Всего несколько дней назад я стоял в больничном коридоре, бессмысленно разглядывая большую истекающую слезами сосульку за окном. Солнце яростно заливало убогий дворик, и этот свет казался ненастоящим. Не могло быть так светло и ярко там, где произносился приговор:
— Мы не всесильны. Ничего нельзя было сделать. Ваша жена скончалась.
Пожилая докторша с участливым лицом протягивала мне стакан с прозрачной едко пахнущей жидкостью и продолжала что-то говорить. А я понимал одно: час назад я убил свою жену.
Когда Лильку вытаскивали из покореженного автомобиля, на ее лице застыла легкая улыбка. Она так и не поняла, что произошло.
— Ну же, Крыска, мы уже опаздываем. Я договаривался с Ромкой на три часа.
Она поморгала в мою сторону свеженакрашенными ресницами.
— Не могу же я ехать в таком виде. Погоди.
На мой взгляд, вид был совсем неплох. Впрочем, я никогда не замечал особой разницы между Лилькой накрашенной и Лилькой «в естественном состоянии». Но для нее, нечасто выбирающейся из дома, «боевая раскраска» казалась необычайно важной.

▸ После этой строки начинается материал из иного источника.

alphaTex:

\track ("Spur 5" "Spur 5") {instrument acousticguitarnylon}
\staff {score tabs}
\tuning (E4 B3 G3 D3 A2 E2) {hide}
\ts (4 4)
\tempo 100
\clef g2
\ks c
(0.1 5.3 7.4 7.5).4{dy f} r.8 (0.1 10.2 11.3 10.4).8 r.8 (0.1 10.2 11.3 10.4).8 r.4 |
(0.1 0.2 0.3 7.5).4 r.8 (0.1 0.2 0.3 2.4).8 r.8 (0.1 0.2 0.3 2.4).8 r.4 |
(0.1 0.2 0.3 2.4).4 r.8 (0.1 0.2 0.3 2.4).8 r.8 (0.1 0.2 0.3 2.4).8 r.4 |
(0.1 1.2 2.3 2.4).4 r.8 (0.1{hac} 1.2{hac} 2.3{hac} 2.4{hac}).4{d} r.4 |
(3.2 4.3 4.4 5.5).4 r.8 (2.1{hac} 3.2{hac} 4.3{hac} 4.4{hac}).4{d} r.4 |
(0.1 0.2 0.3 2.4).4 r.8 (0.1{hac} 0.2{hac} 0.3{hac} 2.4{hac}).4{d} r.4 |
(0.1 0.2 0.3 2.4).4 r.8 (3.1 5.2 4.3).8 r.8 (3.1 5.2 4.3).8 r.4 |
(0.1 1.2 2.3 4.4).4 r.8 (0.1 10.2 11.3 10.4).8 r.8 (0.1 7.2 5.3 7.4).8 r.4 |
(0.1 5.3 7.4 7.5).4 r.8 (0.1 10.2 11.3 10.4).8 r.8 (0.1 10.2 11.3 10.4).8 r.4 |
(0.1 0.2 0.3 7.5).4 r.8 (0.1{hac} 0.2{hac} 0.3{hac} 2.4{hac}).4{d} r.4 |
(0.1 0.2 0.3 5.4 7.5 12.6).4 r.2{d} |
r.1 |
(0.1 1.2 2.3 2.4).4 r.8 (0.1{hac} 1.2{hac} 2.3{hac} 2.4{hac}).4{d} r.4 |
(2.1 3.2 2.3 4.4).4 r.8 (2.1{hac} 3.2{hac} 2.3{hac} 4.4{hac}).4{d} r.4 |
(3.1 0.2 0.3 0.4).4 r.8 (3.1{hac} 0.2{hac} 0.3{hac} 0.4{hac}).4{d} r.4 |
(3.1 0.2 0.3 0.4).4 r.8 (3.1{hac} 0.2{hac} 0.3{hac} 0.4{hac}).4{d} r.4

— Пробок сейчас нет. — Она провела тонкую линию помадой по верхней губе. — Доедем быстро, тем более что за рулем будешь ты.
С этим я мог бы поспорить. Лиля водила машину более рискованно, и штрафы в нашей семье собирала в основном она.
Мы все-таки опаздывали, и, выезжая на Кольцевую дорогу, я прибавил скорость. Лилька пребывала в прекрасном настроении, развлекая меня анекдотами. Из приемника лилась ненавязчивая музычка. Мы укладывались в джентльменское получасовое опоздание, а значит, все было в порядке. Я перестроился в крайний правый…
И увидел ее в последний момент, когда разум уже ничего не успевал просчитать. Дура с коляской, которую понесло наперерез автомобилям, идиотка с пустыми глазами обколотой. Если бы я успел сообразить, если бы я хотя бы успел понять! Но остались только рефлексы: резко вывернутый руль, бешеный визг тормозов, удар сзади, заставивший дряхлую «копейку» прыгнуть вперед, и толстый ствол, на котором я в последнее мгновение отчетливо увидел коряво выцарапанную надпись: «Так жизнь играет в шутки с нами».
Играет в шутки, да.
Почему я отделался разбитой бровью и парой ушибов, а Лилька погибла сразу и вдруг, не успев даже понять, что вот оно — небытие? Почему уродка с коляской, рыдающая возле милицейской машины, осталась жить, а Лилька — чудесная моя жена, которая тоже могла бы когда-нибудь выйти с коляской из дома — погибла? Почему убить ее было суждено именно мне? Я действительно любил ее…
Черное солнце, жестоко заливающее умерший мир ослепительным светом. Жадно разверстый зев могилы…
В гроб я не заглядывал. Совсем. Я не мог увидеть ее — такую.
Пальцы бездумно перебирали ее эскизы. Толпа беленьких недорасписанных матрешек лупоглазо глядела на меня с этажерки. Из застекленного шкафа смотрели готовые куклы — те, с которыми Лиле жаль было расставаться. На нарисованных лицах — легкие улыбки, пестрые цветы на платках, цветы на сарафанах и в нарисованных руках. Порой вечером она и встречала меня с кисточкой в руках, одновременно разогревая обед и вырисовывая пестрые завитушки на гладком дереве. В забавных игрушках была вся ее жизнь, которую я слишком редко разнообразил совместными походами в театр или в гости.